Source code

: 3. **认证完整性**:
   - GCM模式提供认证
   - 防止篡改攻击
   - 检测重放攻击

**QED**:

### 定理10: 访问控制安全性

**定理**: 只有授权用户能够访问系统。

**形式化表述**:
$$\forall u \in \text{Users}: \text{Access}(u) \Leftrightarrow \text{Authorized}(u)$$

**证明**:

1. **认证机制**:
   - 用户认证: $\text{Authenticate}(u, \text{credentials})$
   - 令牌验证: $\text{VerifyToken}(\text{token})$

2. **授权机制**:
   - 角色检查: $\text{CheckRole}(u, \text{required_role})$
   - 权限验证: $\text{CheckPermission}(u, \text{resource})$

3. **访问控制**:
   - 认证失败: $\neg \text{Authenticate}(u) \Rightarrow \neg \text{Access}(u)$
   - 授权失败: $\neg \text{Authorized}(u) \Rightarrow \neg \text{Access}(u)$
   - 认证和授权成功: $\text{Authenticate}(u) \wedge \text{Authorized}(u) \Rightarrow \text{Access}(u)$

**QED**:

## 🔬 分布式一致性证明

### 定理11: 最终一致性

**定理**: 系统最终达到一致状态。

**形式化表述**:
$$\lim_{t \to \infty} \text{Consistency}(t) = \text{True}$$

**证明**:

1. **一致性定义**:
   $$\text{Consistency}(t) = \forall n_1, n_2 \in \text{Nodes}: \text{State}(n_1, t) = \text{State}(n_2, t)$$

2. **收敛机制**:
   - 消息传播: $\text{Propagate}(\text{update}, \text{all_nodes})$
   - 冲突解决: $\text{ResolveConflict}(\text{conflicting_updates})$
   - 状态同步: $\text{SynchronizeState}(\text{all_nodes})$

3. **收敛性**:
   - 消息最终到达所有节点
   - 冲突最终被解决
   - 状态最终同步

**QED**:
· · · · ·
▶ _Your instructions_:
Each line of the data that contains "forall" should be counted; please give only the number.

▶ _Output of the exercise_:
2